Member of the Chamber of Deputies
- In office 15 May 1941 – 15 May 1945
- Constituency: 4th Departamental Grouping

Personal details
- Born: 15 August 1901 La Serena, Chile
- Died: 22 November 1986 (aged 85) Santiago, Chile
- Party: Radical Party
- Spouse(s): Olga Cereceda Carvallo; Rosa Barrios
- Profession: Lawyer

= Jorge Salamanca =

Chilean politician (1901–1986)

Jorge Oscar Salamanca Valdivia (15 August 1901 – 22 November 1986) was a Chilean lawyer and politician of the Radical Party. He served as a member of the Chamber of Deputies between 1941 and 1945, representing the Coquimbo–Elqui region.

== Biography ==
Salamanca Valdivia was born in La Serena, Chile, on 15 August 1901. He was the son of Armando Salamanca and Luisa Valdivia.

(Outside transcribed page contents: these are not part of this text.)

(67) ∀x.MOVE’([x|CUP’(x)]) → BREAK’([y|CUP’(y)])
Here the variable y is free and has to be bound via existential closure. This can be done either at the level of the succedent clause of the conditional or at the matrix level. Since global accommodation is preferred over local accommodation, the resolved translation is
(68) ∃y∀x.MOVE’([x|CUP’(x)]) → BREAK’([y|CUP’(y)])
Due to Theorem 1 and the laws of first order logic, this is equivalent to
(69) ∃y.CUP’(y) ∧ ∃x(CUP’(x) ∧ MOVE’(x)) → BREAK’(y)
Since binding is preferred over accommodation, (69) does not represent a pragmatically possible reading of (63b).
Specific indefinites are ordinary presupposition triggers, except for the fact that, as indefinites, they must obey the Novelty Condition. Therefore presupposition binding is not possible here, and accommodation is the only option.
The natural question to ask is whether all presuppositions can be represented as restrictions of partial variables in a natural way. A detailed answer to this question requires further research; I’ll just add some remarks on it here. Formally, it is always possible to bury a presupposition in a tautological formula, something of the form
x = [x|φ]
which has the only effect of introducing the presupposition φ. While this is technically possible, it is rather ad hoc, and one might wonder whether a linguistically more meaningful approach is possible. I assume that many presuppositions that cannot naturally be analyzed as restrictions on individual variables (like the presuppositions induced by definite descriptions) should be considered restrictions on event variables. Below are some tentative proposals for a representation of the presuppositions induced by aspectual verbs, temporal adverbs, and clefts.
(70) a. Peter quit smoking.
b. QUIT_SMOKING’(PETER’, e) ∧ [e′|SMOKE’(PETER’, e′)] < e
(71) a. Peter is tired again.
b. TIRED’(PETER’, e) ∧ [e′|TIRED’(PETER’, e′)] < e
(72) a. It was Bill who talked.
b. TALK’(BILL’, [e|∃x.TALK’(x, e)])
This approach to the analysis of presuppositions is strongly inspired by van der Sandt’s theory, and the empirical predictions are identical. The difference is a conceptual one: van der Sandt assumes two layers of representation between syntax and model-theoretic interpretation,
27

He completed his secondary education at the Gregorio Cordovez High School in La Serena and later studied law at the University of Chile, graduating as a lawyer in 1925. His degree thesis was entitled On Bankruptcies and Punishable Insolvencies.

Throughout his professional career, he held several public positions, including trustee in bankruptcy in La Serena (1929–1934), prosecutor of the Court of Appeals of La Serena (1935), director of the Banco del Estado de Chile (1938), secretary of the Intendancy of Coquimbo Province (1939–1941), and later Intendant of Santiago.

In the private sector, he served as vice president of the Valdivia Electro-Siderurgical Company and was a partner in Adolfo Floto & Co. Ltd., an electric power company in Coquimbo.

He married Olga Cereceda Carvallo and later Rosa Barrios.

Salamanca Valdivia died in Santiago on 22 November 1986, at the age of 85.

== Political career ==
A long-standing member of the Radical Party, Salamanca Valdivia was elected to the Chamber of Deputies in the 1941 parliamentary elections, representing the 4th Departmental Group (La Serena, Coquimbo, Elqui, Ovalle, Combarbalá and Illapel) for the 1941–1945 legislative term.

During his time in Parliament, he served on the Standing Committees on Constitution, Legislation and Justice, as well as Economy and Commerce.

He was also a member of the Rotary Club and the La Serena Club.